TRIBUN-SULBAR.COM - Gempa magnitudo 6,2 yang terjadi di Mamuju dan Majene, Sulawesi Barat pada Januari 2021 lalu ternyata berpotensi berdampak panjang.
Menurut penelitian terbaru, gempa yang terjadi di Mamuju dan Majene itu telah merobek sebagian segmen dari Makassar Strait Thrust.
Hal ini kemudian mengaktifkan struktur sesar sekunder yang berpotensi menjadi sumber gempa di masa depan dengan bahaya ikutan tsunami hingga pesisir timur Kalimantan.
Gempa yang melanda Mamuju dan Majene kala itu memang sangat besar.
Data BPD Menunjukkan bahwa lebih dari 100 korban jiwa, dengan lebih dari 7.800 rumah rusak dan sekitar 37.000 orang mengungsi.
Bahkan gedung kantor Gubernur Sulbar hingga kantor Bupati mamuju ambruk.
Berdasarkan liputan Kompas.id, hasil penelitian ini dipublikasikan di jurnal Geophysical Journal International pada Juni 2023, tetapi edisi daringnya bisa diakses Kamis (16/2/2023).
Irwan Meilano, ahli gempa dari Institut Teknologi Bandung (ITB), menjadi penulis pertama paper ini.
Studi ini merupakan riset multidisiplin dengan melibatkan para peneliti lain dari Nanyang Technological University, Badan Riset dan Inovasi Nasional (BRIN), Badan Meteorologi, Klimatologi, dan Geofisika (BMKG), University of Cambridge, dan University of Bergen.
Kajian sebelumnya oleh Pepen Supendi dari BMKG dan tim di jurnal Earth, Planets, and Space (2021) yang merelokasi sumber gempa awal dan gempa susulan antara tanggal 14 dan 20 Januari 2021 menunjukkan, gempa ini terjadi di dua bidang patahan yang berbeda, yaitu Mamuju Thrust dan Makassar Strait Thrust.

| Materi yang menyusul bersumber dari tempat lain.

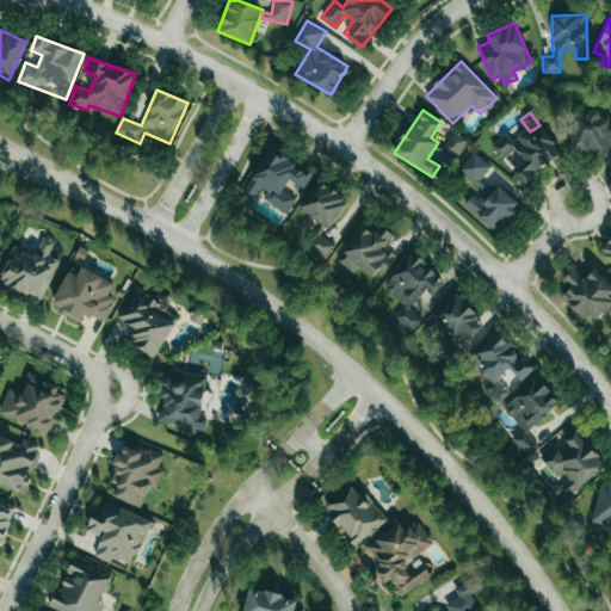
[(587,117),(576,115),(569,150),(606,159),(610,133),(610,117),(588,113),(587,117)]
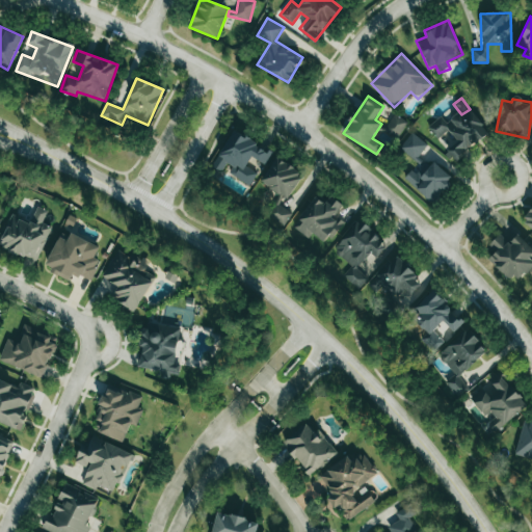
[(427,127),(436,139),(448,131),(456,141),(445,151),(453,161),(489,133),(471,109),(462,116),(459,112),(446,123),(441,116),(427,127)]
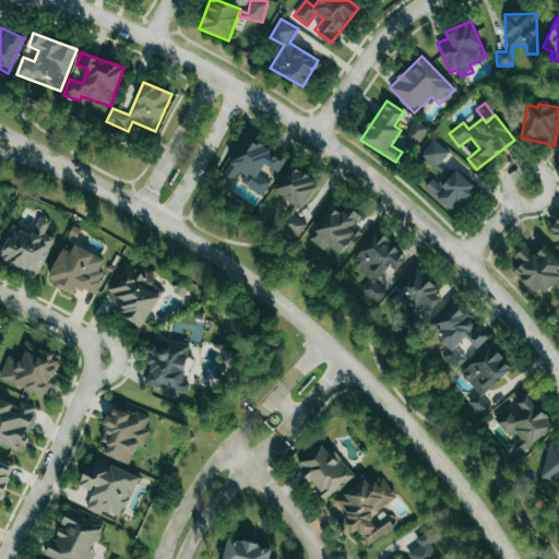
[(428,129),(415,119),(402,138),(416,147),(428,129)]
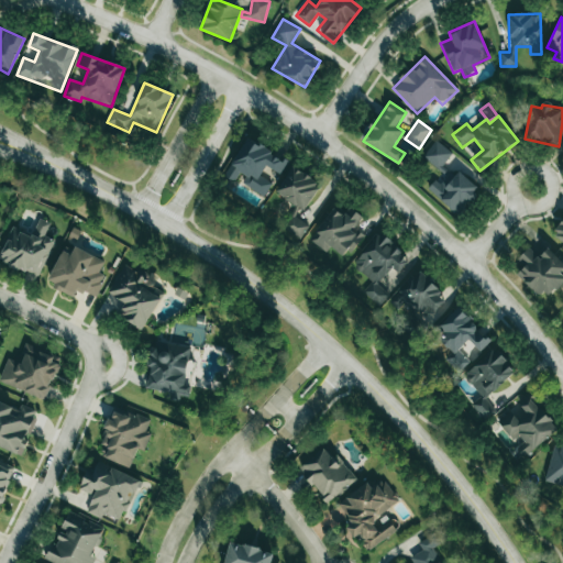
[(264,197),(272,183),(261,176),(266,166),(280,174),(288,161),(246,138),(224,176),(238,183),(239,181),(264,197)]
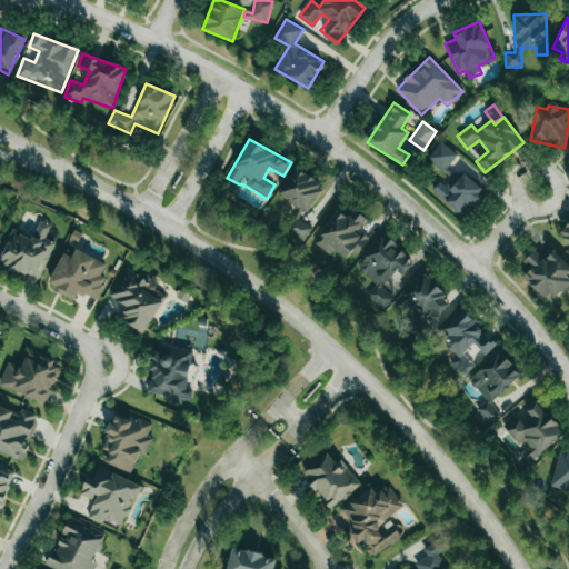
[(457,155),(440,142),(427,159),(443,171),(457,155)]
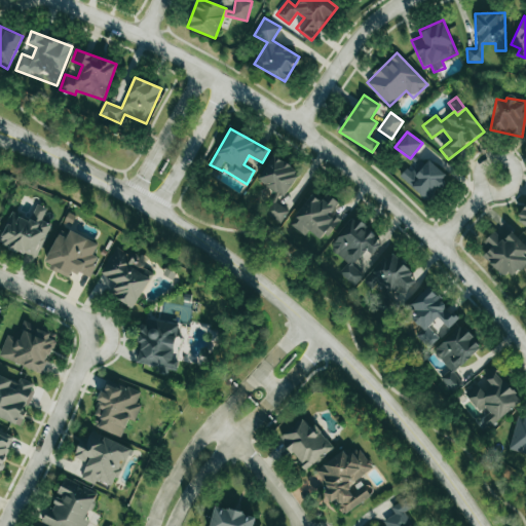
[(299,173),(273,157),(259,181),(278,192),(265,214),(280,223),(289,210),(279,204),(299,173)]
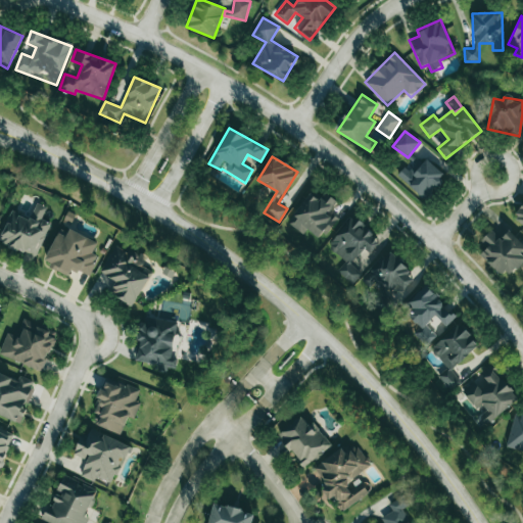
[(405,167),(397,175),(425,200),(445,177),(426,159),(413,174),(405,167)]
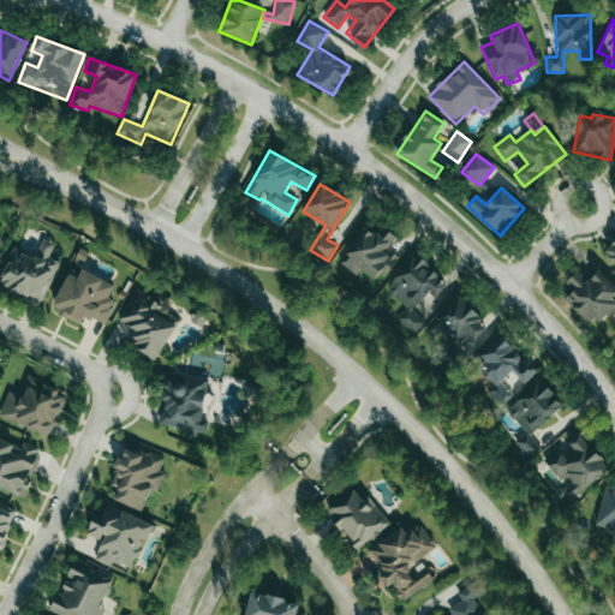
[(398,258),(387,249),(396,238),(383,226),(375,236),(366,228),(338,261),(354,276),(362,269),(376,282),(398,258)]
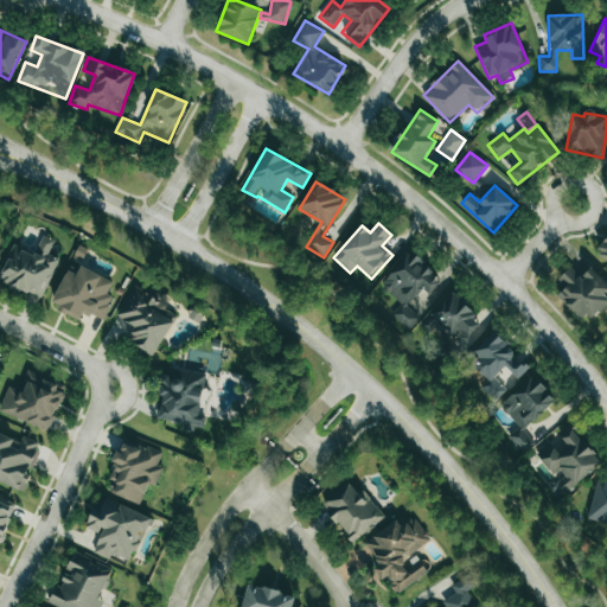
[(0,281),(42,299),(58,259),(49,255),(55,241),(42,236),(33,254),(13,246),(0,275),(0,281)]
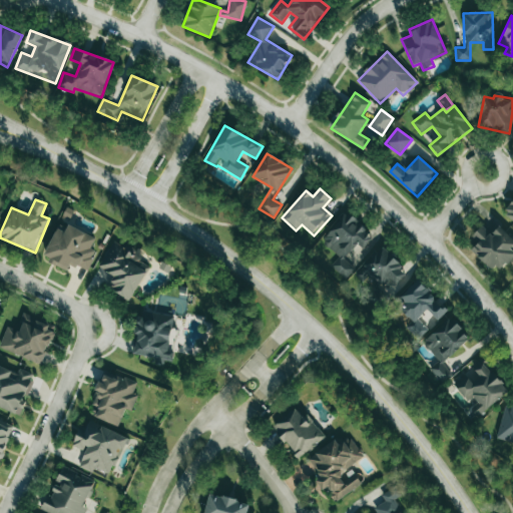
[(331,266),(345,279),(354,270),(344,260),(358,243),(363,248),(373,237),(347,212),(321,239),(339,258),(331,266)]
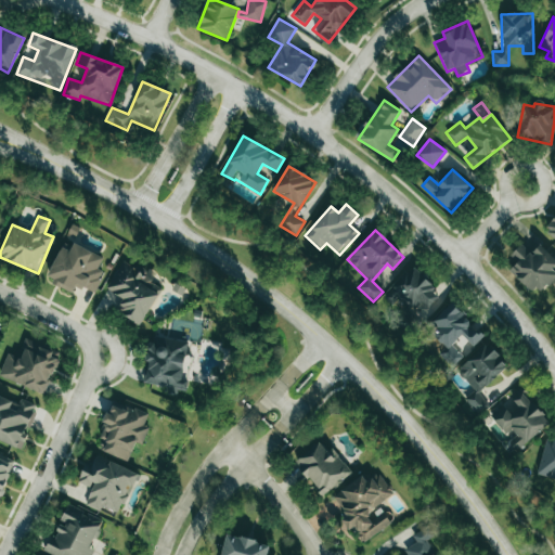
[(103,257),(74,244),(71,252),(61,247),(46,280),(73,292),(76,285),(94,294),(104,272),(98,269),(103,257)]
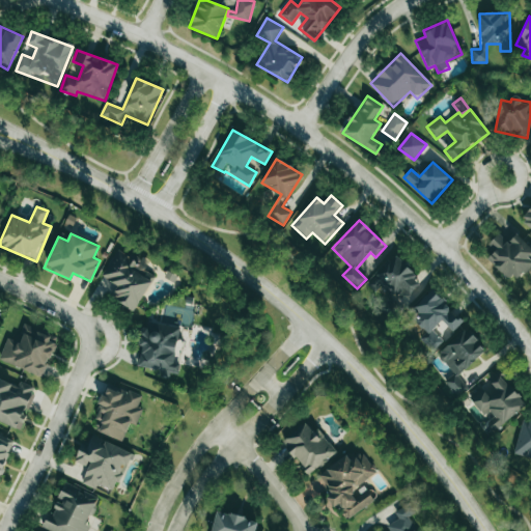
[(488,245),(495,251),(488,258),(515,283),(530,266),(530,259),(529,257),(530,254),(530,247),(515,233),(508,243),(499,233),(488,245)]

Gempa bumi mengganggu keadaan tegangan segmen patahan terdekat dan menyebabkan bidang patahan kemudian pecah.
Menurut Irwan dan tim, saat terjadi gempa pada 2021, pemerintah dan peneliti di Indonesia masih belum bisa menjelaskan dengan baik keberadaan dua sumber gempa ini (Mamuju Thrust atau Makassar Strait Thrust).
”Gempa itu menimbulkan pertanyaan tentang bahaya seismik di wilayah Mamuju dan Majene yang masih kurang dipahami,” sebut Irwan dan tim.
Dalam studi baru ini, Irwan dan tim menggunakan data seismik dan global positioning system (GPS) untuk menyelidiki karakteristik sumber guncangan utama.
”Pertama, kami menggunakan data teleseismik untuk memperkirakan mekanisme fokus kejutan utama dan distribusi slip coseismic,” katanya.